Maintaining a portfolio is a difficult process. Preserving its returns and growing it further is an even more difficult task. It takes a lot of skill, patience, and understanding of the market to be able to “hold on to your winners and let go of your losers.” But what if you can systematically remove securities that are no longer providing you the performance to meet your financial goals in your strategy? Sounds interesting right? Then let me introduce the concept of portfolio rebalancing.

What is portfolio rebalancing?

Portfolio rebalancing is an investment strategy used to maintain a desired amount of allocation or exposure of an investment portfolio to certain assets, sectors, factors, or securities. This involves periodically realigning a portfolio’s composition to various types of holdings for investments to ensure that the portfolio remains consistent with the prescribed level of risk tolerance and long-term financial goals for holdings like retirement investments

Original Holdings

After Rebalancing

Understanding Portfolio Rebalancing

It is important to be familiar with the general ideas about the concept to better understand how to rebalance your portfolio.

**Listed entries:**
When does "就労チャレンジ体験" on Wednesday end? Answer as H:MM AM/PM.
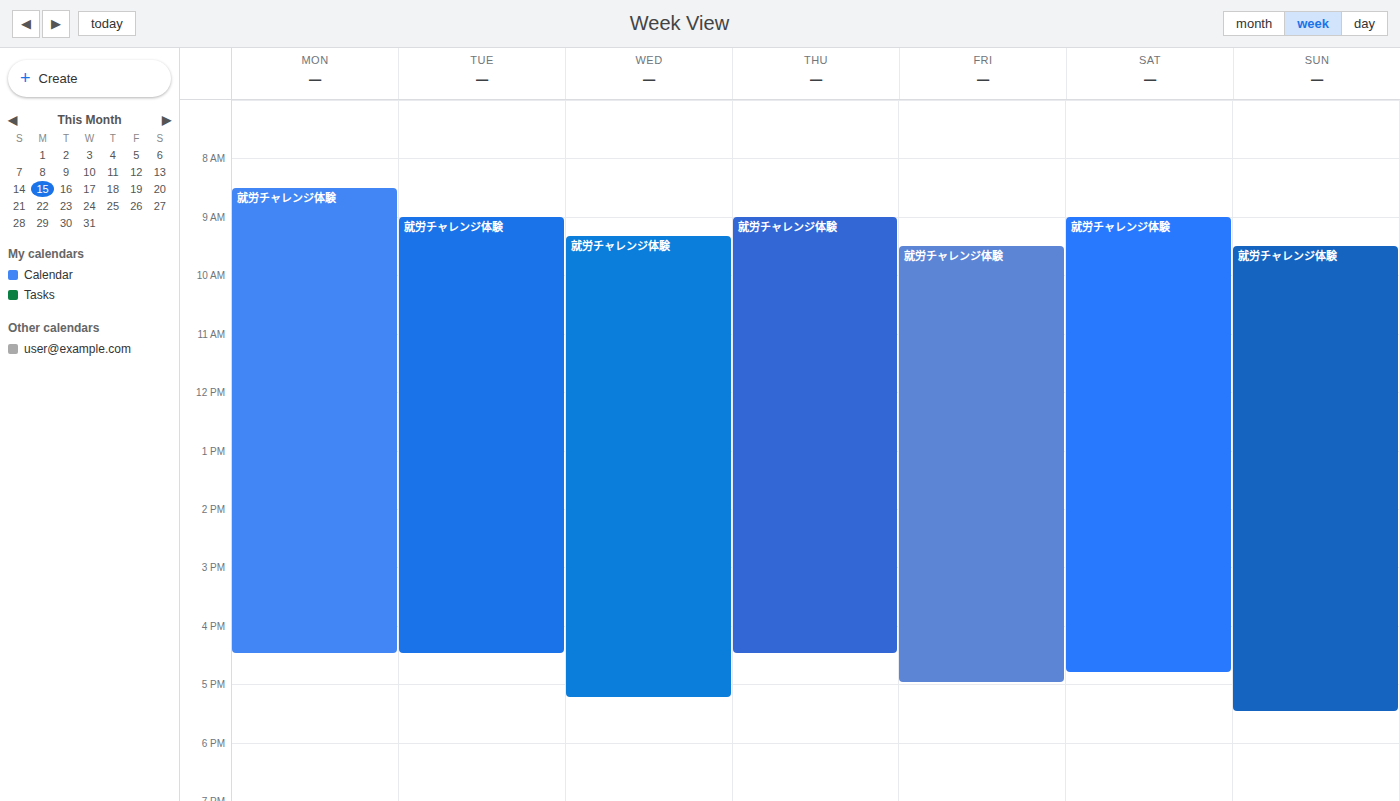
5:15 PMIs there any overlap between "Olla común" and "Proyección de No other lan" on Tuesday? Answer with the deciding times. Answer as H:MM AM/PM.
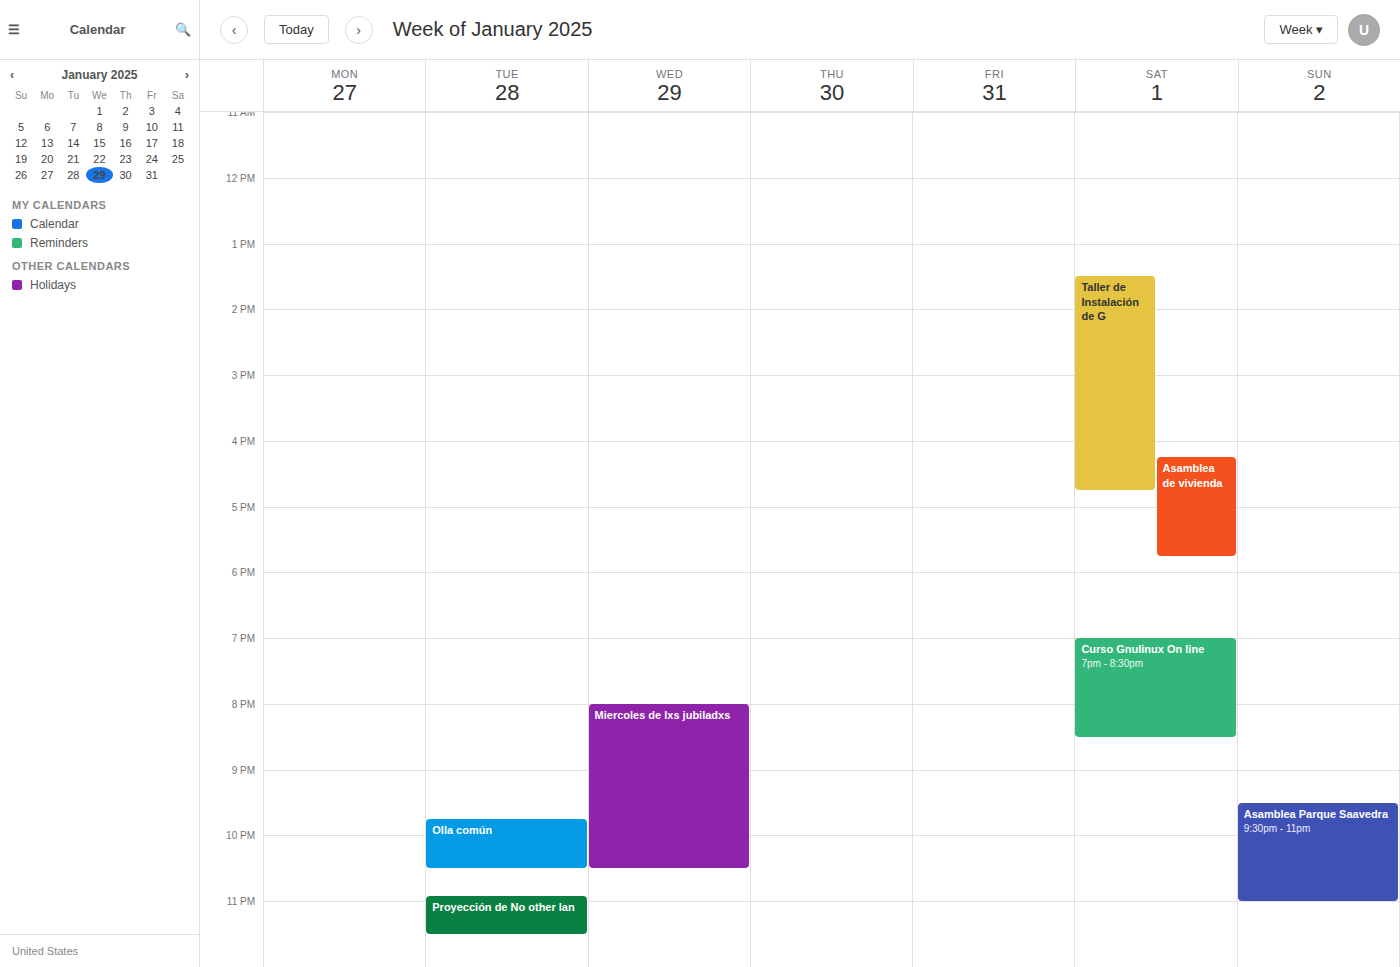
"Olla común" ends at 10:30 PM and "Proyección de No other lan" starts at 10:55 PM -- no overlap.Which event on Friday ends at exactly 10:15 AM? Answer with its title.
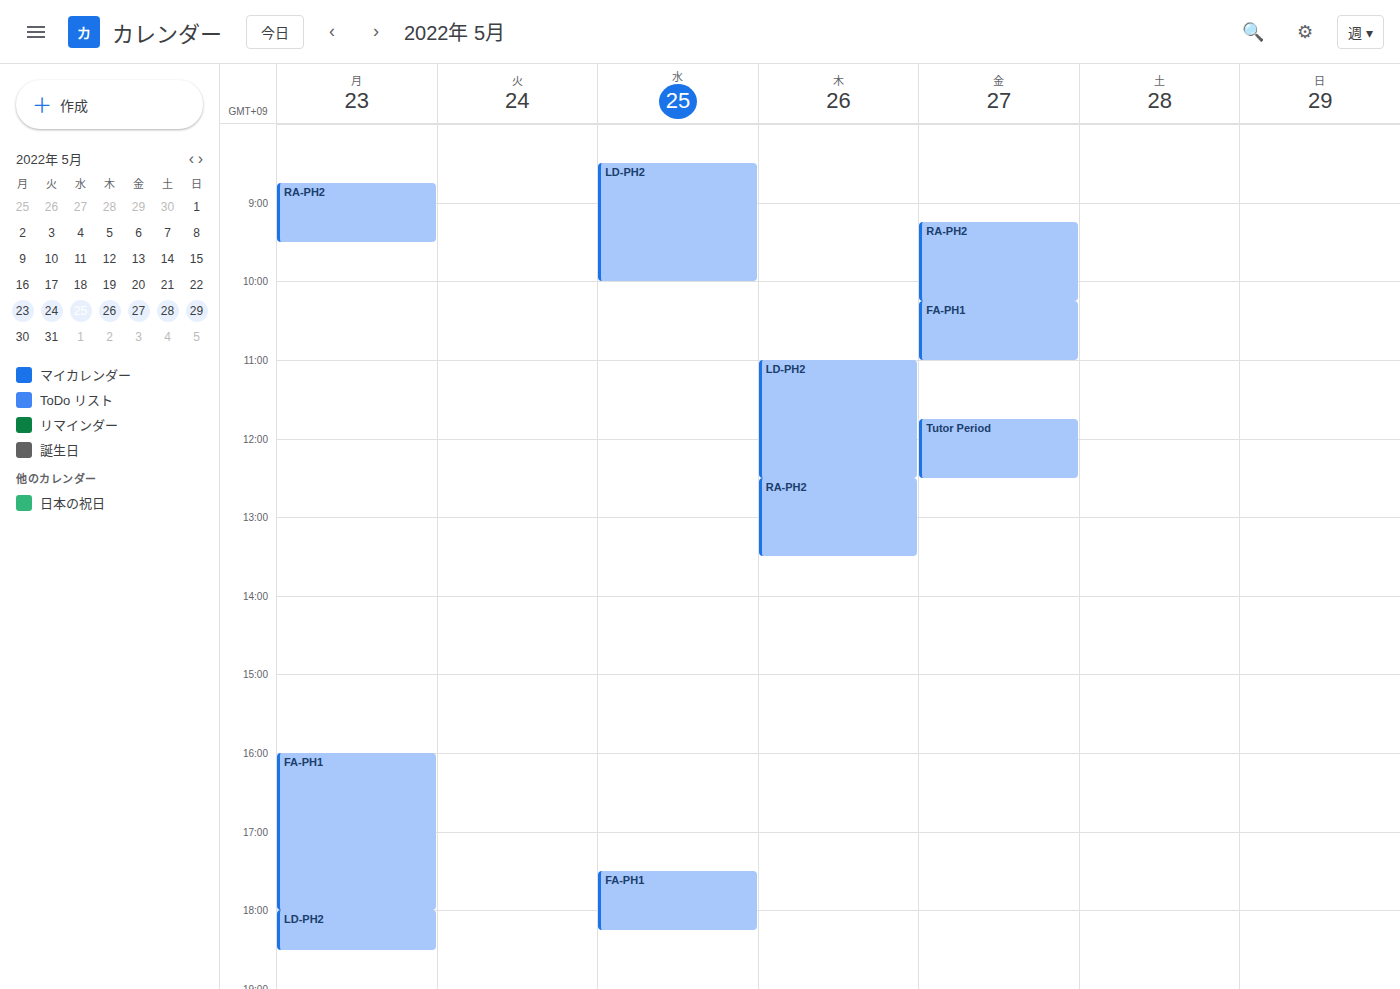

**What is asked:** Write out everything in the portfolio rebalancing text from "Maintaining a portfolio" down to "of portfolio rebalancing.", keeping each word and mark as it appears.

**Written response:**
Maintaining a portfolio is a difficult process. Preserving its returns and growing it further is an even more difficult task. It takes a lot of skill, patience, and understanding of the market to be able to “hold on to your winners and let go of your losers.” But what if you can systematically remove securities that are no longer providing you the performance to meet your financial goals in your strategy? Sounds interesting right? Then let me introduce the concept of portfolio rebalancing.